Kampong Soam Municipality (ក្រុងកំពង់សោម) is a municipality (krong) in Preah Sihanouk Province, Cambodia. Established in August 2024, it is the third city in the province, alongside Sihanoukville and Koh Rong. Kampong Som was the initial name for the coastal city that was later known as Sihanoukville during the Sangkum Reastr Niyum period. The name was changed back to Kampong Som following Marshall Lon Nol's coup, and in 1993, it was changed again to Sihanoukville when the contemporary Cambodian state was established.

== History ==
The municipality was created by a Royal Government sub-decree signed by Prime Minister Hun Manet on August 28, 2024. The creation of the city involved the partition of five communes from Prey Nob District.

== Geography ==
Kampong Som is located in the southern part of Preah Sihanouk Province.

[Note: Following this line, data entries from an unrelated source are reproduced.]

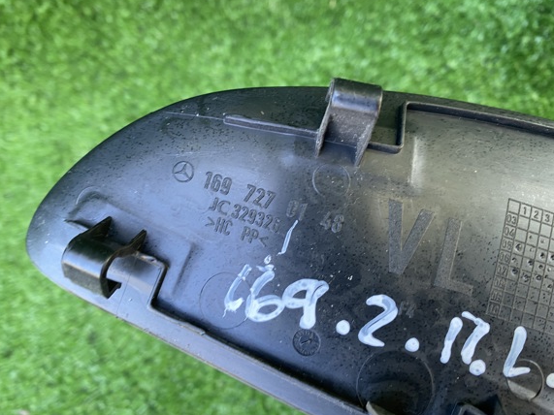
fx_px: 448
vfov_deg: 49.7
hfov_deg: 63.4
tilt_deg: -67.3
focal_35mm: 28
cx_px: 263
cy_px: 188
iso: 125
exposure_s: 1/90
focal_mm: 4.25
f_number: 1.8
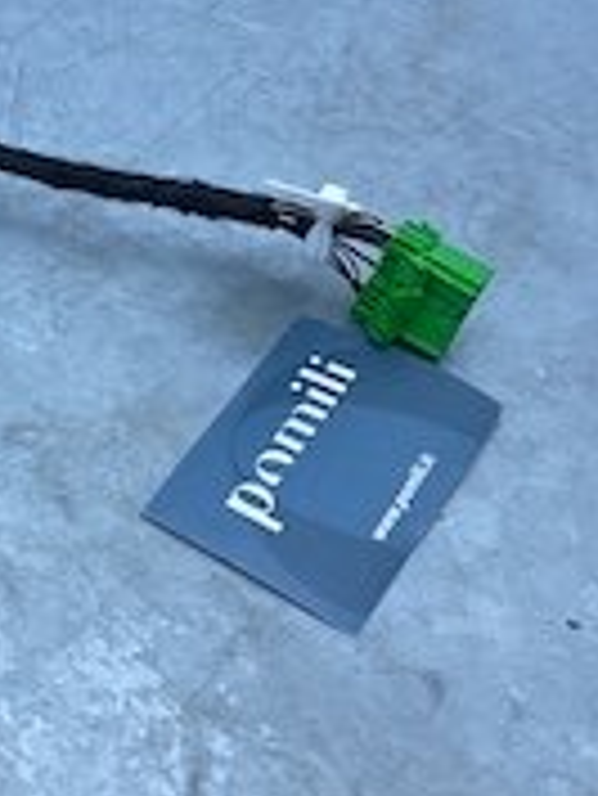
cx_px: -400
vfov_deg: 20.6
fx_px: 2163
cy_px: 175
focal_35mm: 94
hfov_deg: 14.3
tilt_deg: -45.8
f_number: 1.8
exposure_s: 1/788
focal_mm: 4.25
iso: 32
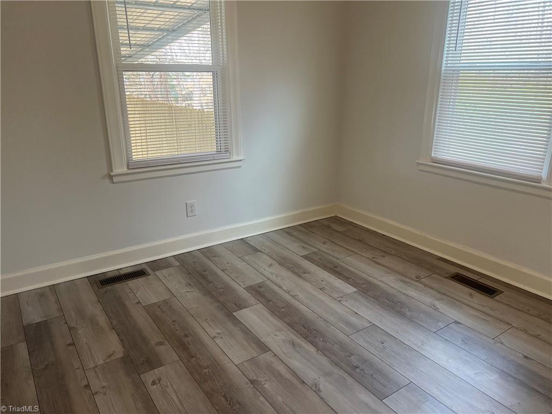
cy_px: 207
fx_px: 415
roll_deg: -0.8
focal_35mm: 26
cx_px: 276
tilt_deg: -15.8
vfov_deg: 53.1
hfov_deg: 67.3
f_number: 1.5
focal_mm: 5.7
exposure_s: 1/120
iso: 125
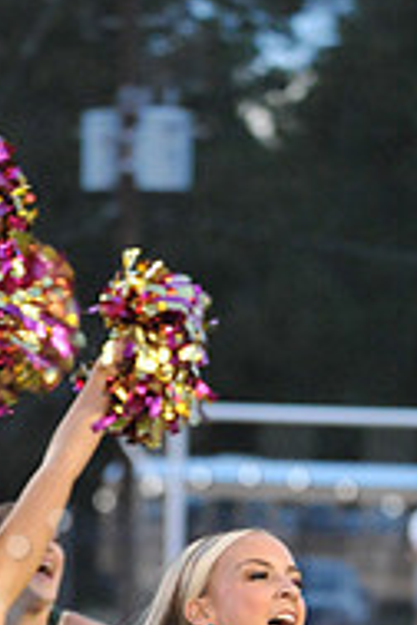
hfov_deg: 3.0
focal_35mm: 460
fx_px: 7992
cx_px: 242
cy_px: 860
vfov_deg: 4.5
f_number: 5.6
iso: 4000
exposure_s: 1/200
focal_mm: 150
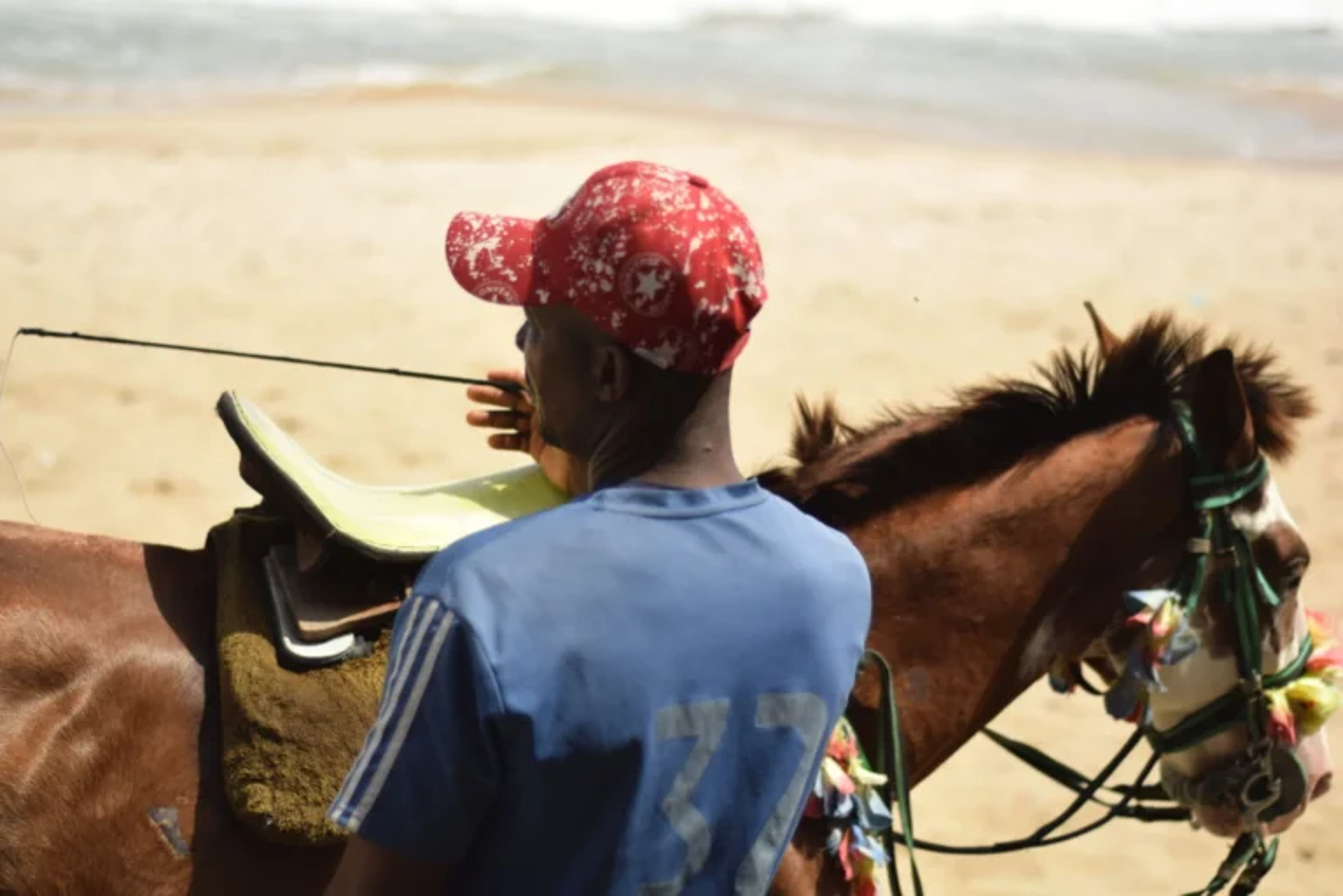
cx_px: 672
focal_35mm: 75
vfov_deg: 18.2
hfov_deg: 27.0
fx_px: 2798
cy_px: 448
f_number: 1.8
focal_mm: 50
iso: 100
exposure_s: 1/4000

It serves as a strategic gateway for the province, housing the Sihanouk International Airport and portions of the Ream Naval Base coastal area.

== Administrative divisions ==
As of 2026, Kampong Soam Municipality has five sangkats (quarters) and 23 villages. The city hall and administrative headquarters are located in Sangkat Ream.

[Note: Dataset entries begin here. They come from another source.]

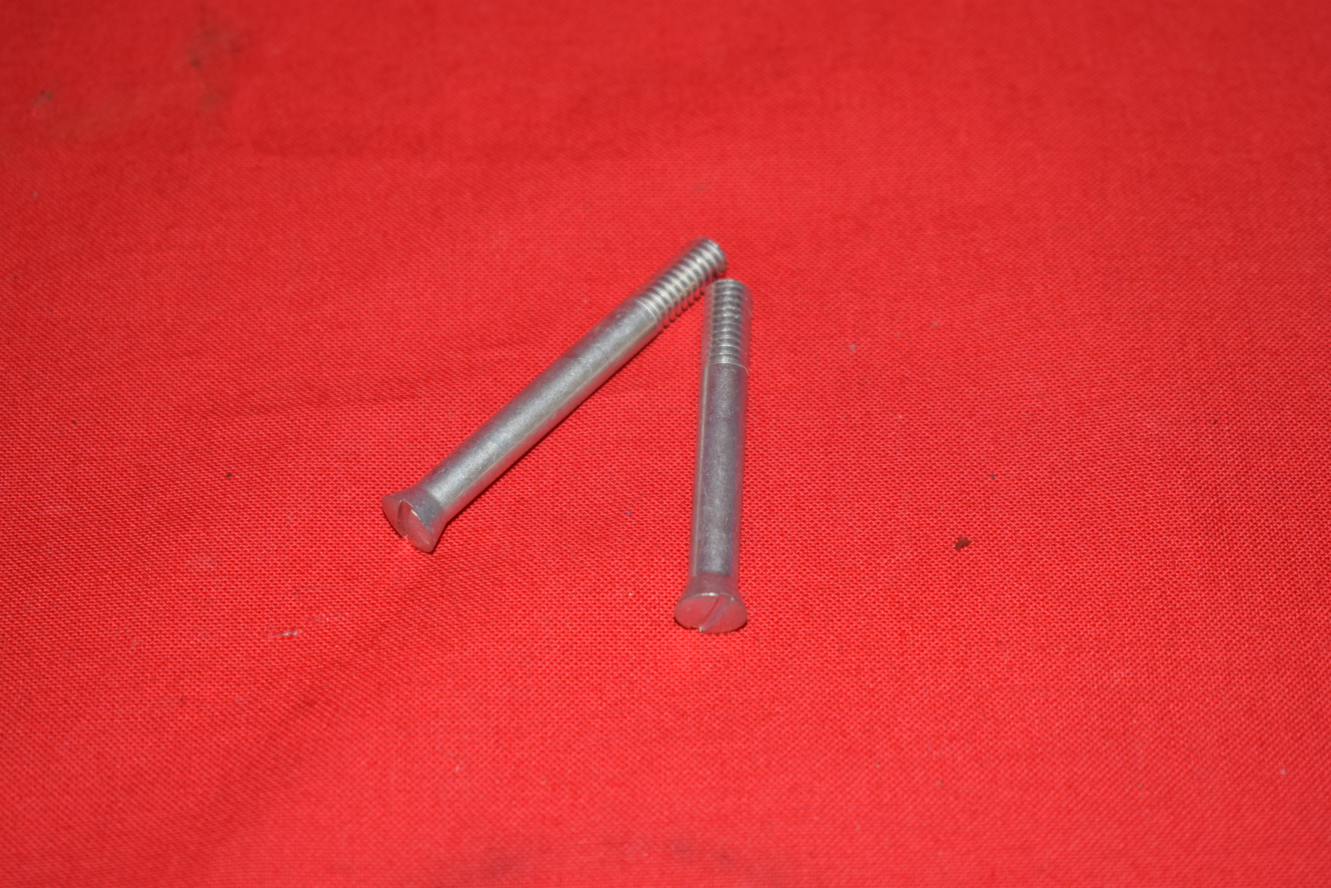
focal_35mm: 82
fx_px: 3051
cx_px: 666
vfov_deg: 16.6
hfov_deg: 24.6
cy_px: 444
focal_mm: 55
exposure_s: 1/125
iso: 640
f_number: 5.6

| No. | Code | Sangkat | Khmer | Number of villages |
|---|---|---|---|---|
| 1 | 180601 | Ream | រាម | 4 |
| 2 | 180602 | Bet Trang | បិតត្រាង | 3 |
| 3 | 180603 | Ou Oknha Heng | អូរឧកញ៉ាហេង | 5 |
| 4 | 180604 | Boeng Ta Prum | បឹងតាព្រហ្ម | 6 |
| 5 | 180605 | Ou Chrov | អូរជ្រៅ | 5 |

== Economy and Infrastructure ==
The city is designated as a key component of the "Multi-Purpose Model Special Economic Zone" master plan. It includes:
Sihanouk International Airport: Located within the city limits.

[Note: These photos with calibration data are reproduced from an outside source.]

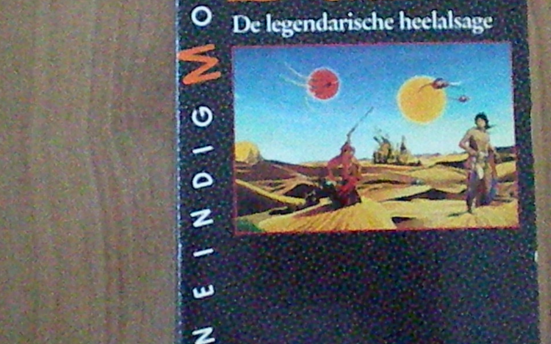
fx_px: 1021
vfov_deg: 19.1
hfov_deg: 30.2
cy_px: 124
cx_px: 306
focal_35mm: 68
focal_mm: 6.3
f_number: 3.1
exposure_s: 1/50
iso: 4059
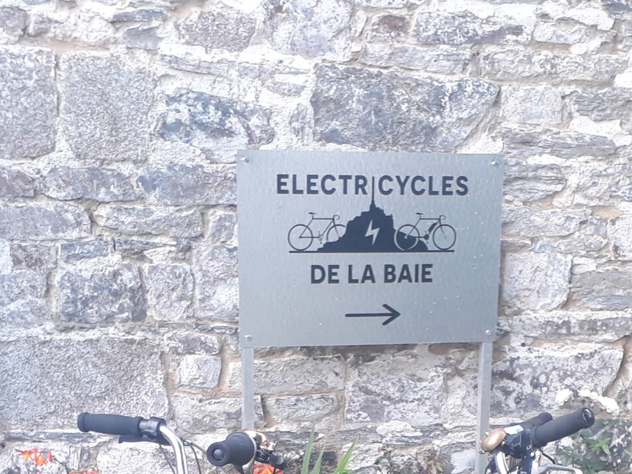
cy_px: 611
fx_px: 1315
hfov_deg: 27.0
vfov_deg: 19.0
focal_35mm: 72
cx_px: 360
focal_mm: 3.6
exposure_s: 1/100
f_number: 1.9
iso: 50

Investment Zones: The area is a hub for new special economic zones (SEZs) and high-end tourism development projects.

Transportation: The city is bisected by National Road 4 and is near the Phnom Penh-Sihanoukville Expressway.

== Government ==
The city is governed by a Municipal Council and a Board of Governors. Following its creation in 2024, the administration transitioned from the Prey Nob District authorities to a dedicated municipal structure to improve public service delivery and urban planning. The first municipal council election of Kampong Som Municipality was held on January 26, 2025.